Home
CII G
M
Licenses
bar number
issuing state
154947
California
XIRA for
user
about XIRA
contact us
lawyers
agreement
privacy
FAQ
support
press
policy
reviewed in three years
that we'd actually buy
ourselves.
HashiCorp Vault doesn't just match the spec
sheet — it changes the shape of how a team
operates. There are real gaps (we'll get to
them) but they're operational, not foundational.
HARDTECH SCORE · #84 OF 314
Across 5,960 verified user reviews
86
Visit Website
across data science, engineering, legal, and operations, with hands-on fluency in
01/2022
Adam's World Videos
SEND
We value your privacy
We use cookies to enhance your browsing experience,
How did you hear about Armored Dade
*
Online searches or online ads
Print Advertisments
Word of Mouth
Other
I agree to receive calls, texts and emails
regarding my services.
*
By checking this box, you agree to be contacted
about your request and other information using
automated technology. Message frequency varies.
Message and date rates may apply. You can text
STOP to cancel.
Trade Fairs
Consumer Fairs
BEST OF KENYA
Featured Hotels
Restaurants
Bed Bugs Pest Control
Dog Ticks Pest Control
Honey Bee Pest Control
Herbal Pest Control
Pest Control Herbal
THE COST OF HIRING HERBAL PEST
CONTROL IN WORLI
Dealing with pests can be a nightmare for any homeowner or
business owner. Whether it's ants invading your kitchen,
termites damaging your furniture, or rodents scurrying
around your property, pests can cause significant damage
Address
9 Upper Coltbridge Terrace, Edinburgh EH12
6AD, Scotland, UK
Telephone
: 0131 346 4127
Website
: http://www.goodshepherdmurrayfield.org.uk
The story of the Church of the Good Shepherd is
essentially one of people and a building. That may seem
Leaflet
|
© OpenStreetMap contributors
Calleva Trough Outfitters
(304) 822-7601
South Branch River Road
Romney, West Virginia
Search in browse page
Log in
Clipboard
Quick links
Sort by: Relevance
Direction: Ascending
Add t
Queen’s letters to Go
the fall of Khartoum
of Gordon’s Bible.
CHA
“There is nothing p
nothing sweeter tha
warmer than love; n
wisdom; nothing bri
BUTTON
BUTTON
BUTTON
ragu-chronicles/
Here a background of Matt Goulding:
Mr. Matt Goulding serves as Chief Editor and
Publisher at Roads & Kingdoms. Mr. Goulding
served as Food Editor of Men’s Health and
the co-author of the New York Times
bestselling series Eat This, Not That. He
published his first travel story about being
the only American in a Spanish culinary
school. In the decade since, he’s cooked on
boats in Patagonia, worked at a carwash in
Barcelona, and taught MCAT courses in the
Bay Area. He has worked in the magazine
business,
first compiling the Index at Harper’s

··········

• [ACTION ITEM]: How many of the lines above include the string "story"? Give only the number.

• [WORKED SOLUTION]: 2